Plants are classified as either Homoplasmic. While homoplasmic plants are part of a clade (clades mean classifications of related plants that are classified by similar characteristics), homoplasmic subspecies are unique to species. For example, there are only two recognized subspecies of the umbrella flower C. heterophyllum, whereas there are over twenty recognized subspecies of the common cabbage. Animals and plants share many common characteristics such as a plump, fleshy interior; vascular system which consists of numerous branches; scent glands (although not all animals secrete scent) and reproductive organs but differ in specific traits.
Taxonomic rank is based on similarities and differences among species and subspecies. An animal may be ranked in one of four general categories according to its physical features. These categories are Homoplasmic (or subgenus), Pathogenetic, Generational, or Prototypic.
Within each rank, there are several hundred rank places that separating one animal from another. Rank is not a determinant for identifying a species, however, as most animals do not possess unique characters that distinguish them from other members of their genus or group. Most modern genus and family names that are used to identify animals also belong to a subspecies. For example, horses, cattle, pigs, etc.
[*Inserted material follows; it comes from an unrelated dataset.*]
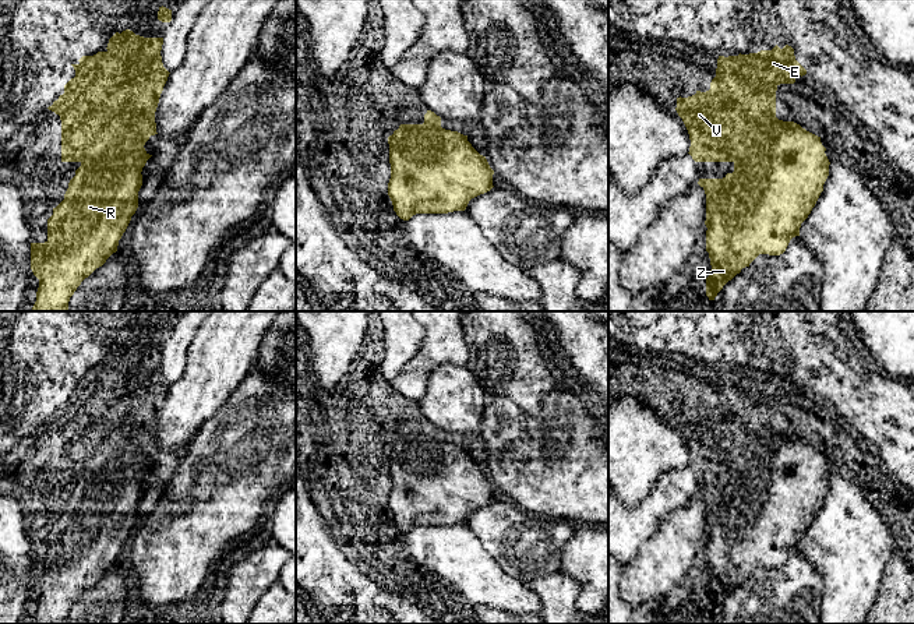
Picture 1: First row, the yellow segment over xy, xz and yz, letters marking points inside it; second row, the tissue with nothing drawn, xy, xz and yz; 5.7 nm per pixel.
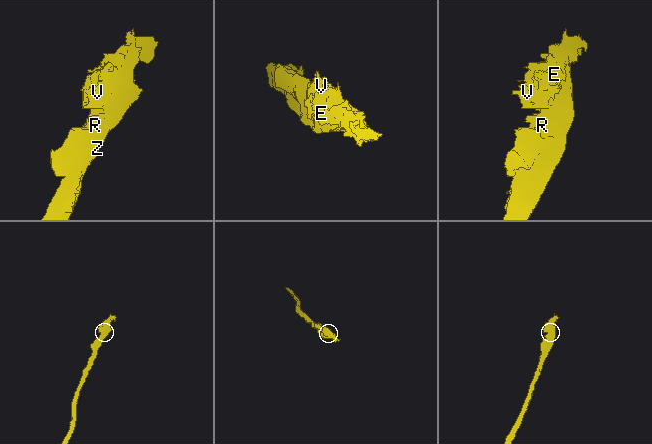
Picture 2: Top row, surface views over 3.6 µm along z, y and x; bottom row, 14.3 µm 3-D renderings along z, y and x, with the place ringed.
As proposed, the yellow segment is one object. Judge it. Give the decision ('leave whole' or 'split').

The International Code of Zoological Nomenclature is divided into five parts. Parts one through four describe general features of an animal. Parts five through seven detail unique characteristics of animals, while parts eight through twelve identify distinguishing characteristics unique to a particular subfamily. Parts thirteen through twenty-one provide details of common types of animals and plants, respectively, while parts twenty-two through twenty-nine give details of distinctive fishes. Parts one through twenty-one are inclusive of aquatic animals and fishes, while parts twenty-two through twenty-nine provide information concerning land animals and aquatic plants.